Strategy, described as the largest corporate holder of Bitcoin, with approximately 818,334 BTC, has introduced six new market principles for how it manages its treasury. The central change is that the company now prioritizes Bitcoin Per Share (BPS) over the total amount of Bitcoin it holds.
The framework explicitly allows for strategic Bitcoin sales when they improve shareholder outcomes. The company’s approach is still focused on accumulation, but it now treats sales as an option governed by financial calculations rather than a strict “hold forever” stance.
Strategy said it still aims to reach 1 million BTC by year-end. The plan is supported by $44B in planned capital raises, according to the article.
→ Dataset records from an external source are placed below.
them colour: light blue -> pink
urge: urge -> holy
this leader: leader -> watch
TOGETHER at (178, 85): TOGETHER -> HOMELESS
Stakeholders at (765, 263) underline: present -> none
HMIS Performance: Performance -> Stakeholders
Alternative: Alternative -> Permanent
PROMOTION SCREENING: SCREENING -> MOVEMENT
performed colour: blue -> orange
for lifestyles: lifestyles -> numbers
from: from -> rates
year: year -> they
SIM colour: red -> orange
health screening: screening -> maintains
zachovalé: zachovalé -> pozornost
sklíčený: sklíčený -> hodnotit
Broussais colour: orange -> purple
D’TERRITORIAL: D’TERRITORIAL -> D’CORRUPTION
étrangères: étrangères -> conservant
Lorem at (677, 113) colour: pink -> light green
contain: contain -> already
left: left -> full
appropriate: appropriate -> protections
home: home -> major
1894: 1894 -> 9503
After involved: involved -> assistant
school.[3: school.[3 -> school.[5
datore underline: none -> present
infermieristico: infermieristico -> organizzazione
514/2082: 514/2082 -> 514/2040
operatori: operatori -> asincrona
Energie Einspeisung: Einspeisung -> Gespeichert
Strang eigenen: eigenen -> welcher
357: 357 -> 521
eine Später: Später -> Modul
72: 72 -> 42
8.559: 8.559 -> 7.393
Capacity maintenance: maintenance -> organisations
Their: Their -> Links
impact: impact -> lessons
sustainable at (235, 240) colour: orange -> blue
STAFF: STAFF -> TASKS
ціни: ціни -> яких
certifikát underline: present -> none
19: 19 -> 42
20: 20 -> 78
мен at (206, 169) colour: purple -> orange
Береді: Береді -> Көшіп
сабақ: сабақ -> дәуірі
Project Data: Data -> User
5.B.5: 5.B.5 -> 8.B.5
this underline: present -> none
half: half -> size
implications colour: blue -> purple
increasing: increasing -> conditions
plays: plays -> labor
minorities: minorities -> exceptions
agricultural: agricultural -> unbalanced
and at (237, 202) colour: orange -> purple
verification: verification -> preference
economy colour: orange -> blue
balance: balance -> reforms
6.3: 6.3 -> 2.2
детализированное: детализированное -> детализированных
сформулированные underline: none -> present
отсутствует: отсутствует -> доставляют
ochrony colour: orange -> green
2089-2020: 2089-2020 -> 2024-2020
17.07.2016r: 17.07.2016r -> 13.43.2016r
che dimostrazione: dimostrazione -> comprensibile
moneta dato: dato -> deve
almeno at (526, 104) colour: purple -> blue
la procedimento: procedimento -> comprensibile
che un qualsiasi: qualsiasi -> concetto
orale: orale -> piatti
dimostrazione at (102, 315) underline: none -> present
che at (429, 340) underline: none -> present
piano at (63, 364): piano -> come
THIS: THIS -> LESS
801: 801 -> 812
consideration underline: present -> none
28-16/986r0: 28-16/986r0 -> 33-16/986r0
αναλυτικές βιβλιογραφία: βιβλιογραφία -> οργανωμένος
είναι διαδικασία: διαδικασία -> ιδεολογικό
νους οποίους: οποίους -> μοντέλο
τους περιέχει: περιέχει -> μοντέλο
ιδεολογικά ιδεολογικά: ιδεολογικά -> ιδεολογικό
Following the announcement tied to Strategy’s Q1 2026 earnings, Bitcoin rose 2.3% to above $82,800 intraday.
Strategy also disclosed that it has built a multi-year USD reserve intended to protect its balance sheet and help avoid forced BTC sales.
The article also noted that Phong Le sold 3,299 shares of Strategy stock for $456K while purchasing $250K in STRC preferred stock. The company characterized the transactions as portfolio rebalancing.
The article said investors should watch BPS as the new key metric in Strategy’s earnings reports. It suggested that if BPS trends upward consistently, the company’s new framework would be validated; if not, Strategy would be moving away from the narrative that previously defined its identity without a clear quantitative replacement.